• Material for this exercise:
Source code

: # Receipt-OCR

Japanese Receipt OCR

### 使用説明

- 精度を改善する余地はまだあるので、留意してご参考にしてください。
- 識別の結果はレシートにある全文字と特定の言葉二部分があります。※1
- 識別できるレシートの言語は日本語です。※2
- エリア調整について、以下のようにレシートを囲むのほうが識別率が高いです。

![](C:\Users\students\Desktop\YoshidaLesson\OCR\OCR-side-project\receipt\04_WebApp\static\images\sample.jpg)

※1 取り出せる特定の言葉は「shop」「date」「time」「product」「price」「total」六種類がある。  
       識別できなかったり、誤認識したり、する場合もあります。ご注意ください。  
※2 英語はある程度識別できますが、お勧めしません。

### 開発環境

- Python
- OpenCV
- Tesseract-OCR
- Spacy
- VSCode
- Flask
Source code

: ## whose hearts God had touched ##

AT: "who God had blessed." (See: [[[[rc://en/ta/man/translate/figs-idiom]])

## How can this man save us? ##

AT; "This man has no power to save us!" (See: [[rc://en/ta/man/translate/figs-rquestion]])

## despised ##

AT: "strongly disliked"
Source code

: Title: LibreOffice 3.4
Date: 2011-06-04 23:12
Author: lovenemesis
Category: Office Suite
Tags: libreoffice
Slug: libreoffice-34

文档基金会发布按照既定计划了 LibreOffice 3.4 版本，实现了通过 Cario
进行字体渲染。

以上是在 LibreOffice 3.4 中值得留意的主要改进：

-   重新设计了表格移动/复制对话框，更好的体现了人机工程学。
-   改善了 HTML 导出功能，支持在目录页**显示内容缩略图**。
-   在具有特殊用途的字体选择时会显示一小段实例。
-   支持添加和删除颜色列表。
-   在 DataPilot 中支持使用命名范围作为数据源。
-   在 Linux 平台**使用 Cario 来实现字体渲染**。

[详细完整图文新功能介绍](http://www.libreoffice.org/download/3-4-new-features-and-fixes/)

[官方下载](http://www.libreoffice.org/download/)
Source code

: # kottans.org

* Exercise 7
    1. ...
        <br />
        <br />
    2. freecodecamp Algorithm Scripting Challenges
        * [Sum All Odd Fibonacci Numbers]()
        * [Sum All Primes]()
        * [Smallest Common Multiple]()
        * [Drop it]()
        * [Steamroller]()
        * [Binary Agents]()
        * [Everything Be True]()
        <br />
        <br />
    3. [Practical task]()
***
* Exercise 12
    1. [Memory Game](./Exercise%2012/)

• Problem details:
Please return the whole listing, line for line, exactly.

• Result for this exercise:
Source code

: # Receipt-OCR

Japanese Receipt OCR

### 使用説明

- 精度を改善する余地はまだあるので、留意してご参考にしてください。
- 識別の結果はレシートにある全文字と特定の言葉二部分があります。※1
- 識別できるレシートの言語は日本語です。※2
- エリア調整について、以下のようにレシートを囲むのほうが識別率が高いです。

![](C:\Users\students\Desktop\YoshidaLesson\OCR\OCR-side-project\receipt\04_WebApp\static\images\sample.jpg)

※1 取り出せる特定の言葉は「shop」「date」「time」「product」「price」「total」六種類がある。  
       識別できなかったり、誤認識したり、する場合もあります。ご注意ください。  
※2 英語はある程度識別できますが、お勧めしません。

### 開発環境

- Python
- OpenCV
- Tesseract-OCR
- Spacy
- VSCode
- Flask
Source code

: ## whose hearts God had touched ##

AT: "who God had blessed." (See: [[[[rc://en/ta/man/translate/figs-idiom]])

## How can this man save us? ##

AT; "This man has no power to save us!" (See: [[rc://en/ta/man/translate/figs-rquestion]])

## despised ##

AT: "strongly disliked"
Source code

: Title: LibreOffice 3.4
Date: 2011-06-04 23:12
Author: lovenemesis
Category: Office Suite
Tags: libreoffice
Slug: libreoffice-34

文档基金会发布按照既定计划了 LibreOffice 3.4 版本，实现了通过 Cario
进行字体渲染。

以上是在 LibreOffice 3.4 中值得留意的主要改进：

-   重新设计了表格移动/复制对话框，更好的体现了人机工程学。
-   改善了 HTML 导出功能，支持在目录页**显示内容缩略图**。
-   在具有特殊用途的字体选择时会显示一小段实例。
-   支持添加和删除颜色列表。
-   在 DataPilot 中支持使用命名范围作为数据源。
-   在 Linux 平台**使用 Cario 来实现字体渲染**。

[详细完整图文新功能介绍](http://www.libreoffice.org/download/3-4-new-features-and-fixes/)

[官方下载](http://www.libreoffice.org/download/)
Source code

: # kottans.org

* Exercise 7
    1. ...
        <br />
        <br />
    2. freecodecamp Algorithm Scripting Challenges
        * [Sum All Odd Fibonacci Numbers]()
        * [Sum All Primes]()
        * [Smallest Common Multiple]()
        * [Drop it]()
        * [Steamroller]()
        * [Binary Agents]()
        * [Everything Be True]()
        <br />
        <br />
    3. [Practical task]()
***
* Exercise 12
    1. [Memory Game](./Exercise%2012/)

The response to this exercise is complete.